___ GIVEN RECORDS ___

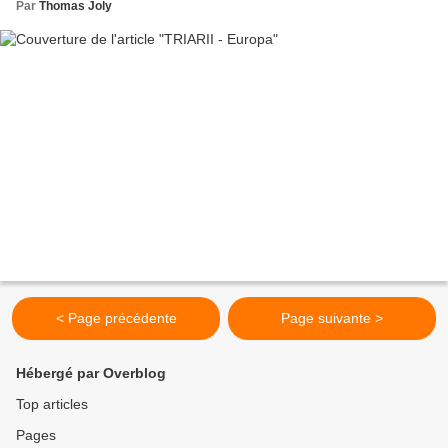
Par
Thomas Joly
< Page précédente
Page suivante >
Hébergé par Overblog
Top articles
Pages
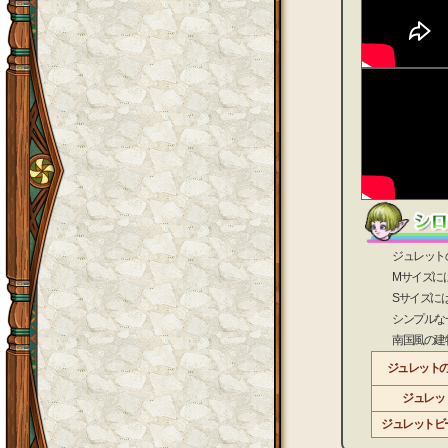
ジュレットの町
Mサイズには、
Sサイズには、
シンプルな一軒
南国風の建物で
ジュレット
ジュレッ
ジュレットビ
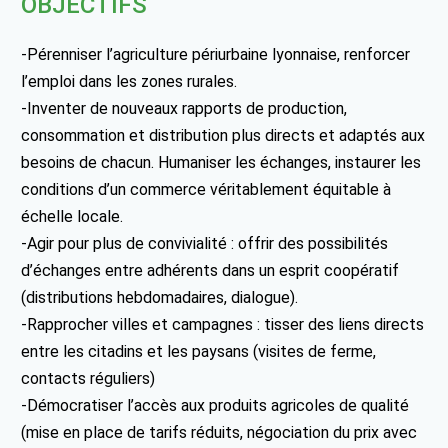
OBJECTIFS
-Pérenniser l’agriculture périurbaine lyonnaise, renforcer
l’emploi dans les zones rurales.
-Inventer de nouveaux rapports de production,
consommation et distribution plus directs et adaptés aux
besoins de chacun. Humaniser les échanges, instaurer les
conditions d’un commerce véritablement équitable à
échelle locale.
-Agir pour plus de convivialité : offrir des possibilités
d’échanges entre adhérents dans un esprit coopératif
(distributions hebdomadaires, dialogue).
-Rapprocher villes et campagnes : tisser des liens directs
entre les citadins et les paysans (visites de ferme,
contacts réguliers)
-Démocratiser l’accès aux produits agricoles de qualité
(mise en place de tarifs réduits, négociation du prix avec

___

From the records above, return each line that includes "directs".

WRITTEN ANSWER =>
consommation et distribution plus directs et adaptés aux
-Rapprocher villes et campagnes : tisser des liens directs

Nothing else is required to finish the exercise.